People on the Highway

I’m on a mini vacation this week, so there’s not a whole lot of driving going on.  This little detail hampers the whole concept of People on the Highway as I am not regularly seeing the highway.  I lucked out today with a much needed trip to the grocery store (the coffee is running low).  There’s a unique group of people one sees driving outside a grocery store at 3:00 on a Wednesday afternoon.

Today’s tale: Unfounded Fears

There’s a red SUV trying to fit into a parking spot it will never fit in, but the driver keeps the attempt going.  An older guy, he’s taking a spot near the front of the store and avoiding a long walk on this particularly toasty summer day.  I can’t blame.
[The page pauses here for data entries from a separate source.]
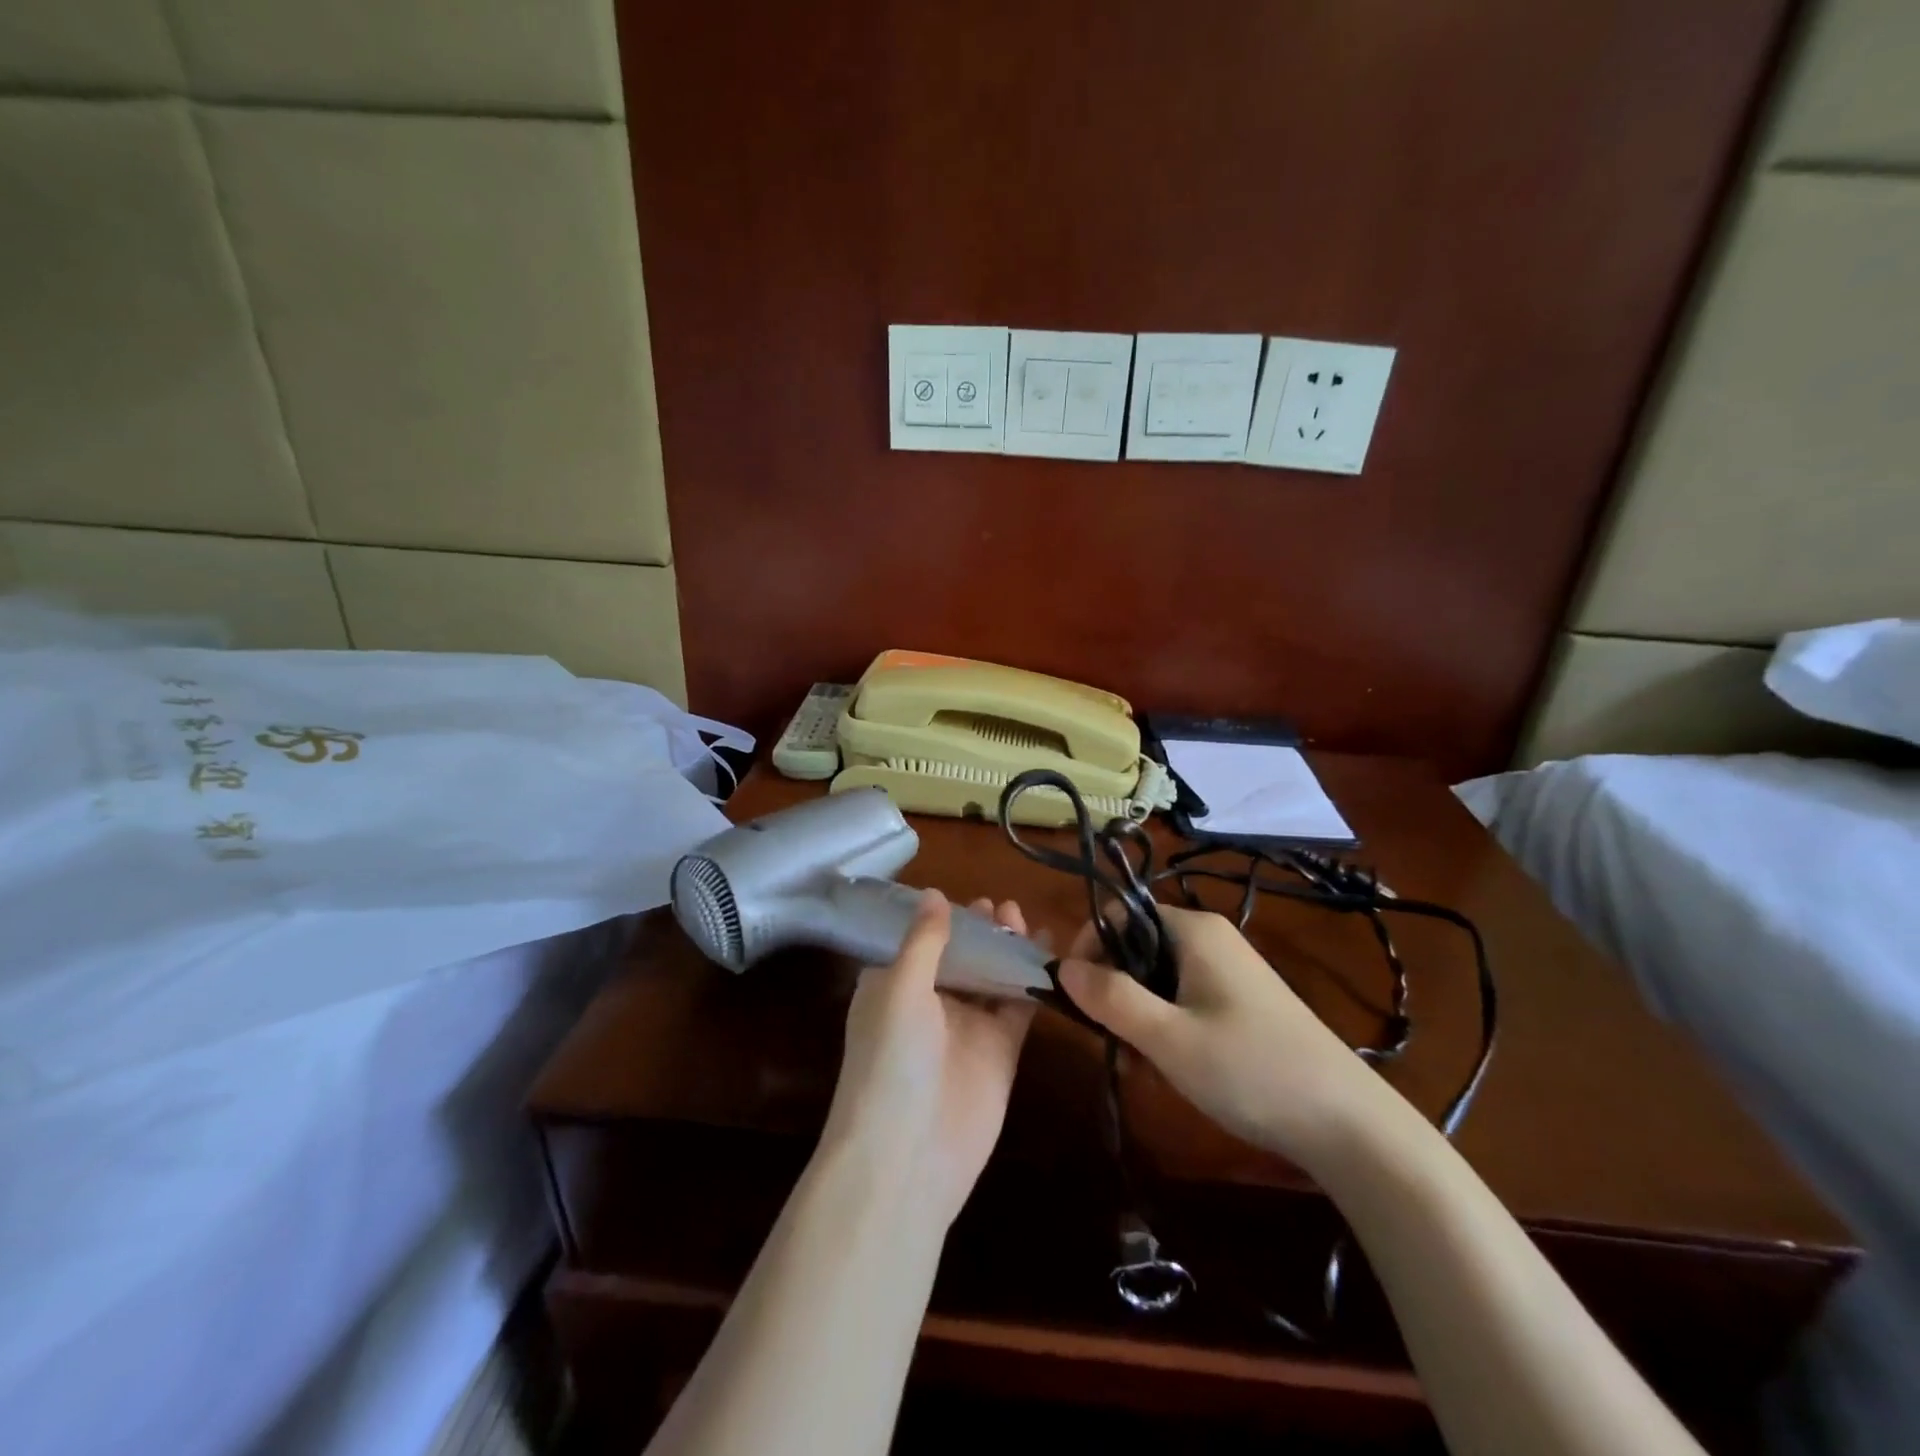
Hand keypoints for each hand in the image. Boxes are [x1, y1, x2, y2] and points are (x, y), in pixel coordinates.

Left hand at [820, 890, 1037, 1226]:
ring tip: (1024, 918)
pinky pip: (1018, 1005)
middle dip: (981, 929)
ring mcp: (967, 1026)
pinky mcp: (1000, 1049)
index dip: (944, 917)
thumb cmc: (891, 1060)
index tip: (969, 895)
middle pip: (961, 955)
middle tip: (1005, 906)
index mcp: (893, 985)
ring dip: (1007, 948)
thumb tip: (934, 893)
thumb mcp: (900, 988)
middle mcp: (928, 1002)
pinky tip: (1051, 954)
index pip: (921, 940)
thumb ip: (923, 941)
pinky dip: (1033, 980)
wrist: (909, 1156)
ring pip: (991, 975)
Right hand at [1057, 905, 1386, 1172]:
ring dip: (1138, 1015)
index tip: (1075, 996)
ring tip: (1140, 1064)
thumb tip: (1061, 966)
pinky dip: (1166, 1025)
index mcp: (1193, 930)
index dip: (1089, 948)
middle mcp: (1211, 939)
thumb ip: (1110, 998)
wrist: (1348, 1122)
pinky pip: (1184, 998)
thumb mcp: (1168, 1037)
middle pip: (1137, 946)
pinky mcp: (1242, 1002)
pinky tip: (1171, 1067)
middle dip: (1114, 990)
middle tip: (1110, 1040)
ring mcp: (1229, 971)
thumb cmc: (1250, 1069)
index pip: (1119, 915)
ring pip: (1158, 977)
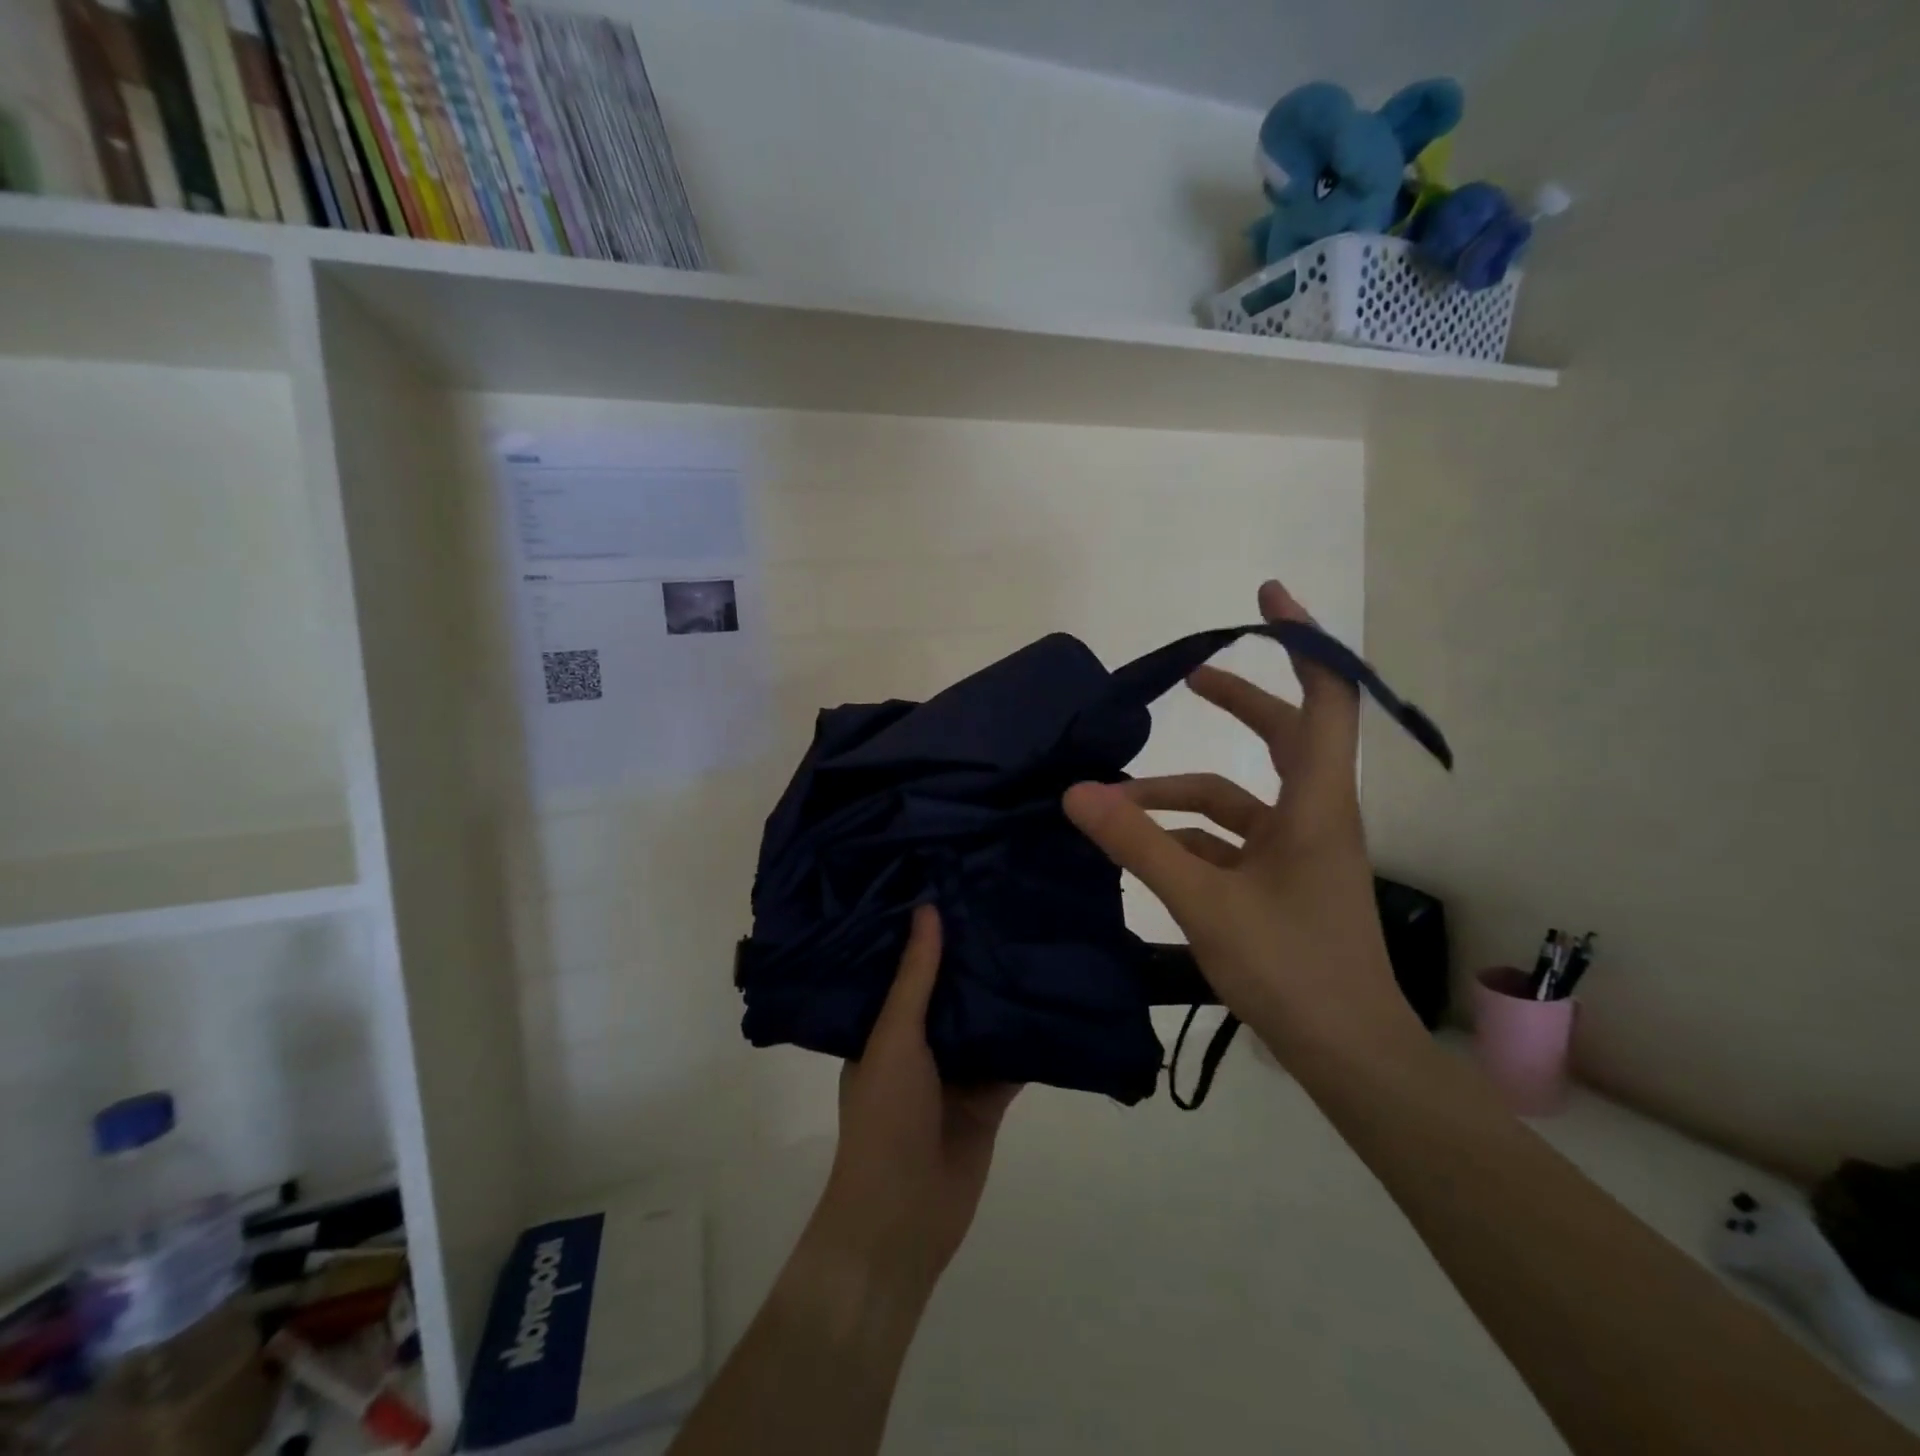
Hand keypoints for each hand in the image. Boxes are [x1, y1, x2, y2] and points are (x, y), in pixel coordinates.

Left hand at [804, 905, 1019, 1297]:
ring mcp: (955, 1071)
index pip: (904, 967)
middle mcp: (918, 1043)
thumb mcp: (894, 1038)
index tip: (948, 884)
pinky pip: (1012, 1058)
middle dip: (971, 957)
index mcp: (883, 1026)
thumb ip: (916, 978)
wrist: (904, 1218)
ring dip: (1003, 993)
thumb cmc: (886, 1118)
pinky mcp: (989, 1099)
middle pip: (950, 991)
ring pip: (984, 1021)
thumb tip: (927, 909)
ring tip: (1030, 934)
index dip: (924, 932)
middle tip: (1000, 900)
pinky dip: (1030, 1036)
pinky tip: (1055, 996)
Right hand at [1063, 580, 1422, 1065]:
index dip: (1304, 641)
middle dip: (1238, 702)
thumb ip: (1138, 845)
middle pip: (1285, 736)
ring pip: (1240, 798)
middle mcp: (1316, 816)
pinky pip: (1229, 841)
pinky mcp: (1282, 883)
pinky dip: (1186, 836)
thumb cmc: (1292, 970)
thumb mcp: (1204, 903)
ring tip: (1116, 801)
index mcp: (1318, 805)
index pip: (1327, 700)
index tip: (1268, 599)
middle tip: (1190, 677)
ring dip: (1181, 794)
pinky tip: (1143, 848)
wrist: (1350, 1057)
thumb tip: (1077, 793)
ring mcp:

I’m walking from my car to the store and watching the guy’s parking process.  It’s not going well.  Backing up, pulling in, backing up, pulling in; I pause my walk mostly due to my own trust issues.  I’m not entirely sure the driver can see me.  I can him though.

The driver’s name is Ed.  White hair rings his head, seat covers on the seats, and an Elk’s Club sticker on the passenger side window indicate Ed and I don’t have a ton in common, but I am fairly certain we share one similarity.  We’ve both believed some crazy stuff in our time.

Ed did four years worth of science fair projects on the dangers of quicksand when he was in high school.  He watched the moonlanding as a child and held his breath when Armstrong first step on the moon’s surface.  His heart raced a bit when he saw Indiana Jones and the Kingdom of the Crystal Skull.  He didn’t laugh when his grandkids showed him that giraffe and the stages of grief video on YouTube.  Quicksand was a very scary thing for him long ago.  Thanks to education and new fears like reverse mortgage scams, he’s pretty much over any actual fear of the very rare event, but part of him always thinks, “what if?”

So while I’m sitting here thinking, “what if the breaks fail and the car rolls into reverse for no apparent reason?” He’s in the air conditioned cab of his SUV that looks like every other SUV in its class and thinking, “what if the parking lot suddenly becomes quicksand?”

Basically the same thought.  Ed and I are essentially the same person.  I only wish that Ed felt a little more urgency in his parking.